Alternative credit scoring in LATAM
Expand lending, reach underserved borrowers, and maintain portfolio quality using behavioural analytics and alternative data.

What You’ll Learn
In this white paper, you’ll discover:

Why traditional credit models limit growth in LATAM
How alternative credit scoring in LATAM helps assess thin-file and first-time borrowers
The role of behavioural analytics in improving risk differentiation
Real-world examples from lenders in Colombia and Honduras
How to expand lending without increasing portfolio risk
Built for LATAM lending environment
How does alternative credit scoring in LATAM work in practice?
It integrates seamlessly into existing digital onboarding and credit assessment processes. Behavioural insights are captured during the application journey, providing additional data points without adding friction for the applicant.

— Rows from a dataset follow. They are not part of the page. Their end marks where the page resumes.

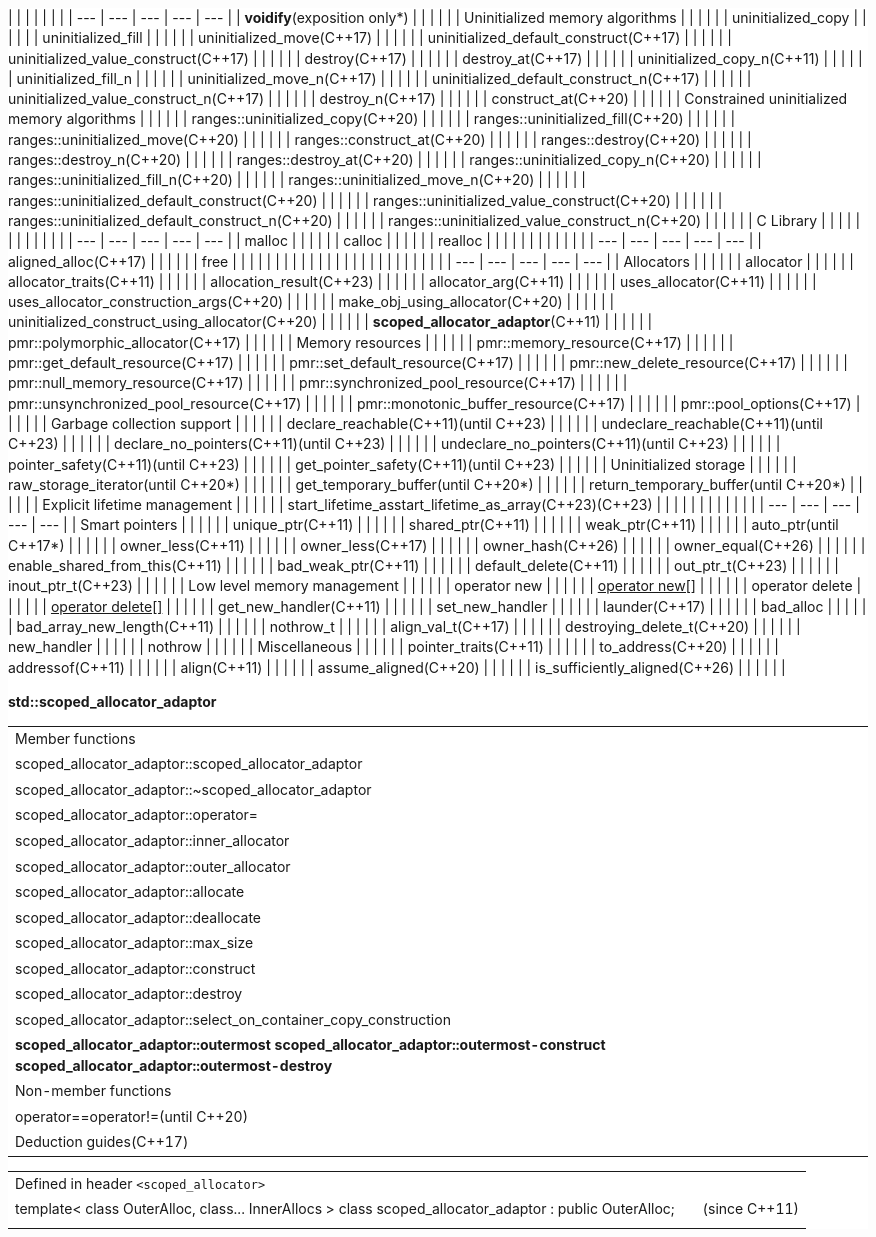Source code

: | |  |  |  |  |  | | --- | --- | --- | --- | --- | | **voidify**(exposition only\*) | | | | | | Uninitialized memory algorithms | | | | | | uninitialized_copy | | | | | | uninitialized_fill | | | | | | uninitialized_move(C++17) | | | | | | uninitialized_default_construct(C++17) | | | | | | uninitialized_value_construct(C++17) | | | | | | destroy(C++17) | | | | | | destroy_at(C++17) | | | | | | uninitialized_copy_n(C++11) | | | | | | uninitialized_fill_n | | | | | | uninitialized_move_n(C++17) | | | | | | uninitialized_default_construct_n(C++17) | | | | | | uninitialized_value_construct_n(C++17) | | | | | | destroy_n(C++17) | | | | | | construct_at(C++20) | | | | | | Constrained uninitialized memory algorithms | | | | | | ranges::uninitialized_copy(C++20) | | | | | | ranges::uninitialized_fill(C++20) | | | | | | ranges::uninitialized_move(C++20) | | | | | | ranges::construct_at(C++20) | | | | | | ranges::destroy(C++20) | | | | | | ranges::destroy_n(C++20) | | | | | | ranges::destroy_at(C++20) | | | | | | ranges::uninitialized_copy_n(C++20) | | | | | | ranges::uninitialized_fill_n(C++20) | | | | | | ranges::uninitialized_move_n(C++20) | | | | | | ranges::uninitialized_default_construct(C++20) | | | | | | ranges::uninitialized_value_construct(C++20) | | | | | | ranges::uninitialized_default_construct_n(C++20) | | | | | | ranges::uninitialized_value_construct_n(C++20) | | | | | | C Library | | | | | | |  |  |  |  |  | | --- | --- | --- | --- | --- | | malloc | | | | | | calloc | | | | | | realloc | | | | | | |  |  |  |  |  | | --- | --- | --- | --- | --- | | aligned_alloc(C++17) | | | | | | free | | | | | |  | | | | | | |  | | | | | | |  |  |  |  |  | | --- | --- | --- | --- | --- | | Allocators | | | | | | allocator | | | | | | allocator_traits(C++11) | | | | | | allocation_result(C++23) | | | | | | allocator_arg(C++11) | | | | | | uses_allocator(C++11) | | | | | | uses_allocator_construction_args(C++20) | | | | | | make_obj_using_allocator(C++20) | | | | | | uninitialized_construct_using_allocator(C++20) | | | | | | ****scoped_allocator_adaptor****(C++11) | | | | | | pmr::polymorphic_allocator(C++17) | | | | | | Memory resources | | | | | | pmr::memory_resource(C++17) | | | | | | pmr::get_default_resource(C++17) | | | | | | pmr::set_default_resource(C++17) | | | | | | pmr::new_delete_resource(C++17) | | | | | | pmr::null_memory_resource(C++17) | | | | | | pmr::synchronized_pool_resource(C++17) | | | | | | pmr::unsynchronized_pool_resource(C++17) | | | | | | pmr::monotonic_buffer_resource(C++17) | | | | | | pmr::pool_options(C++17) | | | | | | Garbage collection support | | | | | | declare_reachable(C++11)(until C++23) | | | | | | undeclare_reachable(C++11)(until C++23) | | | | | | declare_no_pointers(C++11)(until C++23) | | | | | | undeclare_no_pointers(C++11)(until C++23) | | | | | | pointer_safety(C++11)(until C++23) | | | | | | get_pointer_safety(C++11)(until C++23) | | | | | | Uninitialized storage | | | | | | raw_storage_iterator(until C++20\*) | | | | | | get_temporary_buffer(until C++20\*) | | | | | | return_temporary_buffer(until C++20\*) | | | | | | Explicit lifetime management | | | | | | start_lifetime_asstart_lifetime_as_array(C++23)(C++23) | | | | | | |  |  |  |  |  | | --- | --- | --- | --- | --- | | Smart pointers | | | | | | unique_ptr(C++11) | | | | | | shared_ptr(C++11) | | | | | | weak_ptr(C++11) | | | | | | auto_ptr(until C++17\*) | | | | | | owner_less(C++11) | | | | | | owner_less<void>(C++17) | | | | | | owner_hash(C++26) | | | | | | owner_equal(C++26) | | | | | | enable_shared_from_this(C++11) | | | | | | bad_weak_ptr(C++11) | | | | | | default_delete(C++11) | | | | | | out_ptr_t(C++23) | | | | | | inout_ptr_t(C++23) | | | | | | Low level memory management | | | | | | operator new | | | | | | [operator new[]](new/operator_new.html "cpp/memory/new/operator new") | | | | | | operator delete | | | | | | [operator delete[]](new/operator_delete.html "cpp/memory/new/operator delete") | | | | | | get_new_handler(C++11) | | | | | | set_new_handler | | | | | | launder(C++17) | | | | | | bad_alloc | | | | | | bad_array_new_length(C++11) | | | | | | nothrow_t | | | | | | align_val_t(C++17) | | | | | | destroying_delete_t(C++20) | | | | | | new_handler | | | | | | nothrow | | | | | | Miscellaneous | | | | | | pointer_traits(C++11) | | | | | | to_address(C++20) | | | | | | addressof(C++11) | | | | | | align(C++11) | | | | | | assume_aligned(C++20) | | | | | | is_sufficiently_aligned(C++26) | | | | | |

****std::scoped_allocator_adaptor****

|  |  |  |  |  |
| --- | --- | --- | --- | --- |
| Member functions | | | | |
| scoped_allocator_adaptor::scoped_allocator_adaptor | | | | |
| scoped_allocator_adaptor::~scoped_allocator_adaptor | | | | |
| scoped_allocator_adaptor::operator= | | | | |
| scoped_allocator_adaptor::inner_allocator | | | | |
| scoped_allocator_adaptor::outer_allocator | | | | |
| scoped_allocator_adaptor::allocate | | | | |
| scoped_allocator_adaptor::deallocate | | | | |
| scoped_allocator_adaptor::max_size | | | | |
| scoped_allocator_adaptor::construct | | | | |
| scoped_allocator_adaptor::destroy | | | | |
| scoped_allocator_adaptor::select_on_container_copy_construction | | | | |
| **scoped_allocator_adaptor::outermost** **scoped_allocator_adaptor::outermost-construct** **scoped_allocator_adaptor::outermost-destroy** | | | | |
| Non-member functions | | | | |
| operator==operator!=(until C++20) | | | | |
| Deduction guides(C++17) | | | | |

|  |  |  |
| --- | --- | --- |
| Defined in header `<scoped_allocator>` |  |  |
| template< class OuterAlloc, class... InnerAllocs >  class scoped_allocator_adaptor : public OuterAlloc; |  | (since C++11) |
|  |  |  |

Is it suitable for low-data or informal economies?
Yes. Alternative credit scoring in LATAM is specifically designed for markets where many borrowers have limited or no formal credit history. It enables lenders to assess applicants based on behaviour, rather than relying solely on historical financial data.

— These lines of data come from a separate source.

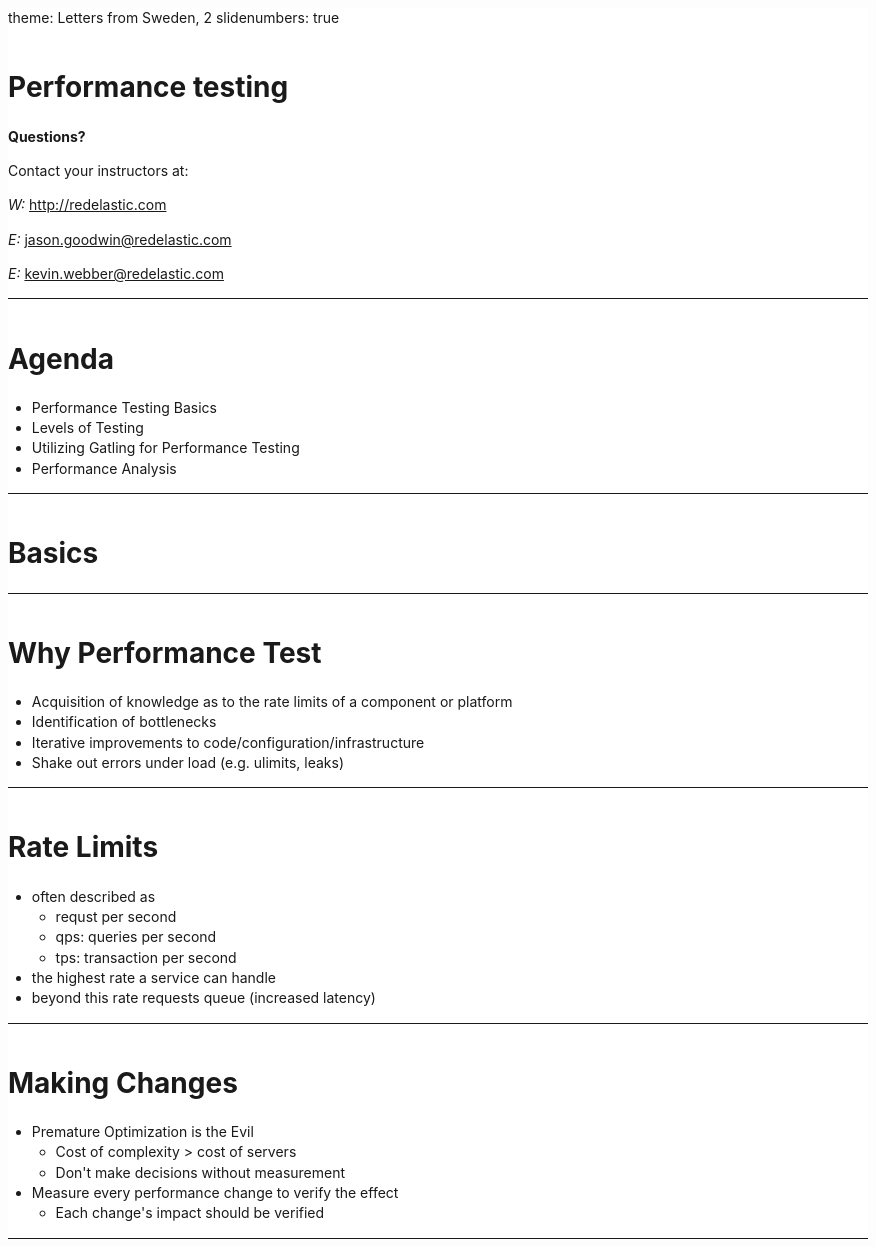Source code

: theme: Letters from Sweden, 2
slidenumbers: true

# Performance testing

**Questions?**

Contact your instructors at:

_W:_ http://redelastic.com

_E:_ jason.goodwin@redelastic.com

_E:_ kevin.webber@redelastic.com

---

# Agenda
- Performance Testing Basics
- Levels of Testing
- Utilizing Gatling for Performance Testing
- Performance Analysis

---

# Basics

---

# Why Performance Test
- Acquisition of knowledge as to the rate limits of a component or platform
- Identification of bottlenecks
- Iterative improvements to code/configuration/infrastructure
- Shake out errors under load (e.g. ulimits, leaks)

---

# Rate Limits
- often described as
  - requst per second
  - qps: queries per second
  - tps: transaction per second
- the highest rate a service can handle
- beyond this rate requests queue (increased latency)

---

# Making Changes
- Premature Optimization is the Evil
  - Cost of complexity > cost of servers
  - Don't make decisions without measurement
- Measure every performance change to verify the effect
  - Each change's impact should be verified

---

Does it require sensitive personal data?
No. Behavioural analytics focuses on how applicants interact with the process, not on collecting additional personal or sensitive information. This supports privacy-conscious lending while still improving risk assessment.

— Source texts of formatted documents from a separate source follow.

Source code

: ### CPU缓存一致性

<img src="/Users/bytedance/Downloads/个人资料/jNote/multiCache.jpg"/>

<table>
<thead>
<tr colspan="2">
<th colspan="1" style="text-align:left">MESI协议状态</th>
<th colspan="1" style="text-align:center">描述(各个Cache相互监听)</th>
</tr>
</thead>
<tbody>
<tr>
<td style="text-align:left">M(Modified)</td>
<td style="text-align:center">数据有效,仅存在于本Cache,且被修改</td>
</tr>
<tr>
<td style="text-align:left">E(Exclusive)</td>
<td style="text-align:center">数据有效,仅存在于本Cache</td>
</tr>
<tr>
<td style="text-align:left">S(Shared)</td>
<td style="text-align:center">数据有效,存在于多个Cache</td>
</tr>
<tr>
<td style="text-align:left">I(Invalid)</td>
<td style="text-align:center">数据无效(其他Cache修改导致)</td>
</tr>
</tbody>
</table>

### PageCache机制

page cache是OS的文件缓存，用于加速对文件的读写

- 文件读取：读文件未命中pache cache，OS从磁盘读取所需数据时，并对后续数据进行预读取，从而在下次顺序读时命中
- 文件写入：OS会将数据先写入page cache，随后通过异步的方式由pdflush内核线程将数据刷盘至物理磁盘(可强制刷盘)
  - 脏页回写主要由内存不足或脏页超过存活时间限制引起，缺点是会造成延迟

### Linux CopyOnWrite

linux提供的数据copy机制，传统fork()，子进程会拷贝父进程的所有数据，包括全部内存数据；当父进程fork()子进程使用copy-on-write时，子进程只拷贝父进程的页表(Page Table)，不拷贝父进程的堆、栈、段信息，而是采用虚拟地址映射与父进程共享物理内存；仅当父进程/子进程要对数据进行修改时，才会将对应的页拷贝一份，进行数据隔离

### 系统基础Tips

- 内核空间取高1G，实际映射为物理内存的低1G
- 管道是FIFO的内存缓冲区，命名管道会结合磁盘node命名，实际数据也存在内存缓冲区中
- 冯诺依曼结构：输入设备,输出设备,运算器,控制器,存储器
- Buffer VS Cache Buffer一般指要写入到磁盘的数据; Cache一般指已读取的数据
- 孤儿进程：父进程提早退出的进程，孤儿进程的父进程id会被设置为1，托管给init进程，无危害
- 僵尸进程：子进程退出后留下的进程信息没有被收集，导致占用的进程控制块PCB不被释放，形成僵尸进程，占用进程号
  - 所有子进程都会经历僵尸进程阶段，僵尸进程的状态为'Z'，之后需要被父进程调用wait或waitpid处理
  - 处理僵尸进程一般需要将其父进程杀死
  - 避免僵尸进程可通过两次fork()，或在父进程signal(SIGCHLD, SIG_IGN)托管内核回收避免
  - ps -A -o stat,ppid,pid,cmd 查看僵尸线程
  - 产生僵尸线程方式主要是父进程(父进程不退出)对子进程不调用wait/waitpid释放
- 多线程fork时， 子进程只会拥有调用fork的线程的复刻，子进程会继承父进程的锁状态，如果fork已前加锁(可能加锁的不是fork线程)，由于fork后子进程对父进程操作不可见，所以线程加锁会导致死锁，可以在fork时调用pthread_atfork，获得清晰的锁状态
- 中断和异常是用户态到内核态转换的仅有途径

Will it impact the customer experience?
Positively. The approach is mobile-first, intuitive, and designed for high completion rates—even among users with low digital literacy. In many cases, it enhances engagement rather than creating friction.
How quickly can it be implemented?
Solutions are designed to be lightweight and fast to deploy, allowing lenders to integrate alternative credit scoring in LATAM into their workflows without major system changes.
Is this only for fintech lenders?
No. Both fintechs and traditional financial institutions are using alternative credit scoring in LATAM to expand lending, improve risk visibility, and reach underserved segments.